Michigan’s kicking competition isn’t exactly a hot topic this spring football season but is one that is sure to heat up come fall.

Following the graduation of Matt Wile and Will Hagerup, Michigan has three walk-ons participating for special teams coach John Baxter in Kenny Allen, Ryan Tice and Kyle Seychel.

With 15 practices to allocate time and attention to each specialist, Baxter is taking a specific approach to the process with five months until the season opener in Utah.

“We are not going to do one ounce of team work, meaning put it all together,” Baxter said. “Those guys are individually working on snapping, holding and kicking into nets and working on their swing.”

“The thing is, if you’re going to work on their swing, you’ve got to take the results away,” added Baxter. “Because they’ll worry about the results and I’m not worried about the results, I’m worried about the swing. If we get that right, the results will be there.”

Previously spending time with former Cleveland Indians pitching coach and manager Mike Hargrove while coaching at the University of Arizona, Baxter adopted a baseball like approach to kickers and punters.

In baseball, the bullpen is comparable to the managing duties necessary to keep specialists engaged in the game of football.

“All these people say kickers are different and all that stuff, the only reason they say this is cause they don’t really understand it, but they’re the ones hugging their necks when they put the ball through the uprights and win the game for you,” Baxter said.

“They spin the ball into a net, work mechanics and build them from the ground up,” added Baxter. “That’s what we’re doing here.
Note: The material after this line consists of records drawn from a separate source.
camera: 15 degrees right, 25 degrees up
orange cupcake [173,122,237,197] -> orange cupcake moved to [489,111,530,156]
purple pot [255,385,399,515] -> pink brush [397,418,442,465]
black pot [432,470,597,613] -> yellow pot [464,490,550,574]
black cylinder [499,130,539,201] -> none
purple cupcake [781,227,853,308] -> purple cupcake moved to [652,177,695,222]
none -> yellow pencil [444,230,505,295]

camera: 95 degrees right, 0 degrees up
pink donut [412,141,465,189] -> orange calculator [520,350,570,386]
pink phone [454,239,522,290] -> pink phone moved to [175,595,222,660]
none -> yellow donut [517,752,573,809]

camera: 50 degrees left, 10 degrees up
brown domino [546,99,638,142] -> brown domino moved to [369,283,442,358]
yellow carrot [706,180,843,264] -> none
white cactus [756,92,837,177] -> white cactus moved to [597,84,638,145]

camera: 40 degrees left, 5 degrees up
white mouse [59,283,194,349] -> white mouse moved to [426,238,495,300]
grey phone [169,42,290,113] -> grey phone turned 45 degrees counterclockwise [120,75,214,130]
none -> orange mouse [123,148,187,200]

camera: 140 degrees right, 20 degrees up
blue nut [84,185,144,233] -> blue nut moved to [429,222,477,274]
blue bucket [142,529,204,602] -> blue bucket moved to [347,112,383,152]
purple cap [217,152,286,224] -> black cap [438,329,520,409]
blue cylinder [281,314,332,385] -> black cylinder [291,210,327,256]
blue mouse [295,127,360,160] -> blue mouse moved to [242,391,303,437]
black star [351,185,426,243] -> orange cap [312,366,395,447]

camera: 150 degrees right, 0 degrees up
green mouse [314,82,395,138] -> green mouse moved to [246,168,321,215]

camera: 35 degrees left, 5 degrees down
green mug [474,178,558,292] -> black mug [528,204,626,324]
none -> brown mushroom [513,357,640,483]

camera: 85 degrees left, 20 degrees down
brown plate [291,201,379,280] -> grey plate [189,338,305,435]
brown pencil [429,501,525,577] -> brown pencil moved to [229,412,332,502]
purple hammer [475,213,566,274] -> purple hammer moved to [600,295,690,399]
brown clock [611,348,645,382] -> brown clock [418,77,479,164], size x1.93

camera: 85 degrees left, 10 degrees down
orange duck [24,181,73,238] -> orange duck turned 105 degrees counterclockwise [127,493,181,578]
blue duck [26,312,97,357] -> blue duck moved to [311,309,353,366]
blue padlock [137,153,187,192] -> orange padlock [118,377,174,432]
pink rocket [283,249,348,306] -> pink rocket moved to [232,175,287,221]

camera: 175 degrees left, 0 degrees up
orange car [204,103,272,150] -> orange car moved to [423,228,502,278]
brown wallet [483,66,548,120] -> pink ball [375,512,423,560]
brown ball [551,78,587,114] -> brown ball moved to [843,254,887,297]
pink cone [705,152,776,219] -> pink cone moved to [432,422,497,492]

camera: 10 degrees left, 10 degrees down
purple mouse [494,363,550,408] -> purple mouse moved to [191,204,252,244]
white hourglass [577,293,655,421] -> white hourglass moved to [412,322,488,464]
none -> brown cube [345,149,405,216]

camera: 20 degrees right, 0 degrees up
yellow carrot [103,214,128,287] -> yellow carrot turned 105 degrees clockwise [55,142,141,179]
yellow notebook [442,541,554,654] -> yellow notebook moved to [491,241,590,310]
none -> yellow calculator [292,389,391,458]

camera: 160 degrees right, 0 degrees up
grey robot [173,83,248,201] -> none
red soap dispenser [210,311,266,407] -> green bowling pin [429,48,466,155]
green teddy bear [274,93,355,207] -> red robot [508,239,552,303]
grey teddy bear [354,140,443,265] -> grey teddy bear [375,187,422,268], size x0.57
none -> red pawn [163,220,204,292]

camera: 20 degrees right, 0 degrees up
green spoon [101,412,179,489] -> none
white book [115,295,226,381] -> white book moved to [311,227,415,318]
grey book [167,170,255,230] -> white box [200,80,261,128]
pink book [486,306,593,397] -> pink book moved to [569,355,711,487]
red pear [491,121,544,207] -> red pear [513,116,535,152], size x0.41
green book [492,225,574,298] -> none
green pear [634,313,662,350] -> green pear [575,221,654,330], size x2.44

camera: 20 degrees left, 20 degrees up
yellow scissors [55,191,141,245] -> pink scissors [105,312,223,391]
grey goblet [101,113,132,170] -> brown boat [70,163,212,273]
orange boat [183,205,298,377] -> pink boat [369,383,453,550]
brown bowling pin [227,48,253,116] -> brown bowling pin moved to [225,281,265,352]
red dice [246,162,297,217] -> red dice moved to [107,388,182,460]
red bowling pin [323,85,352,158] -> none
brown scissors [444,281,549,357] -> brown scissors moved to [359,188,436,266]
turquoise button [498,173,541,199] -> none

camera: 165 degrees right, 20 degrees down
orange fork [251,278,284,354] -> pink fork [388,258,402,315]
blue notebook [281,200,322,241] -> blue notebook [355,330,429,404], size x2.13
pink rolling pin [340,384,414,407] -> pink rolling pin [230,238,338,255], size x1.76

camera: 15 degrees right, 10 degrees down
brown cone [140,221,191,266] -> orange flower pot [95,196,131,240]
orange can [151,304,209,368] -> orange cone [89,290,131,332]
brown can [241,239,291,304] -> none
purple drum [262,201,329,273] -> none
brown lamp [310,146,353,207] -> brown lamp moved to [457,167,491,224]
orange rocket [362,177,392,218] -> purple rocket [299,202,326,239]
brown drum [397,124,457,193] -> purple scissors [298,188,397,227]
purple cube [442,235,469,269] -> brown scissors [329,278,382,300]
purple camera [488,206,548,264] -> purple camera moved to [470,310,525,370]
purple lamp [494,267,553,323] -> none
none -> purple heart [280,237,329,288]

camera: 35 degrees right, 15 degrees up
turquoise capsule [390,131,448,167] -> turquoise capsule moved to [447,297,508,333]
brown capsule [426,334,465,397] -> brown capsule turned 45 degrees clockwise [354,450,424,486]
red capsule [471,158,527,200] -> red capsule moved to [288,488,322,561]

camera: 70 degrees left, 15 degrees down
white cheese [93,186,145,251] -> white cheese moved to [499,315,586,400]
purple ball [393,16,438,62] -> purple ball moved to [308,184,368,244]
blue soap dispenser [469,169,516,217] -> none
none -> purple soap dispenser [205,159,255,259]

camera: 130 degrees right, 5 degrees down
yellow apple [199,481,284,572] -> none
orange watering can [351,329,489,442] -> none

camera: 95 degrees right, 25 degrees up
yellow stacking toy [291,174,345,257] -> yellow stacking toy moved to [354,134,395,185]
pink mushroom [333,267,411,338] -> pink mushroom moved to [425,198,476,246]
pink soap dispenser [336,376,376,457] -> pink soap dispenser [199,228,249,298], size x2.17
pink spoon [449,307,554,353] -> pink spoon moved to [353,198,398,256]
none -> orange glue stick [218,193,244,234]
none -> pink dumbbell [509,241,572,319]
I’m taking these guys and they’re kicking way less than they probably ever have and we’re rebuilding them from the ground up.”

Perhaps a factor that will alter the eventual result of the kicking competition will be the arrival of freshman Andrew David this summer.

David is a three-star prospect out of Massillon (Ohio) and comes to Ann Arbor following a successful prep career, which included a career high 58-yard field goal make.

“I know Andrew David is coming in the fall and he’s a good player,” Baxter said. “We’re happy to have him coming, but at this point, I have to go under the assumption that I have to coach these players here and make them effective and expect them to win for us.

“If a new player comes that can impact or change that situation, then that’s gravy.”

Back in 2011, Andre Heidari did just that for Baxter out at USC, stepping on campus as a freshman to earn the starting gig.

And according to Baxter, there will be nothing political about the decision on who to start, with no hierarchy between walk-ons and scholarship players.

“The best player is going to play at that position,” Baxter said. “And really, it’s a real easy position to determine because it’s not subjective, I mean, the ball is between the poles or it’s not. The ball is out of the end zone or it’s not.”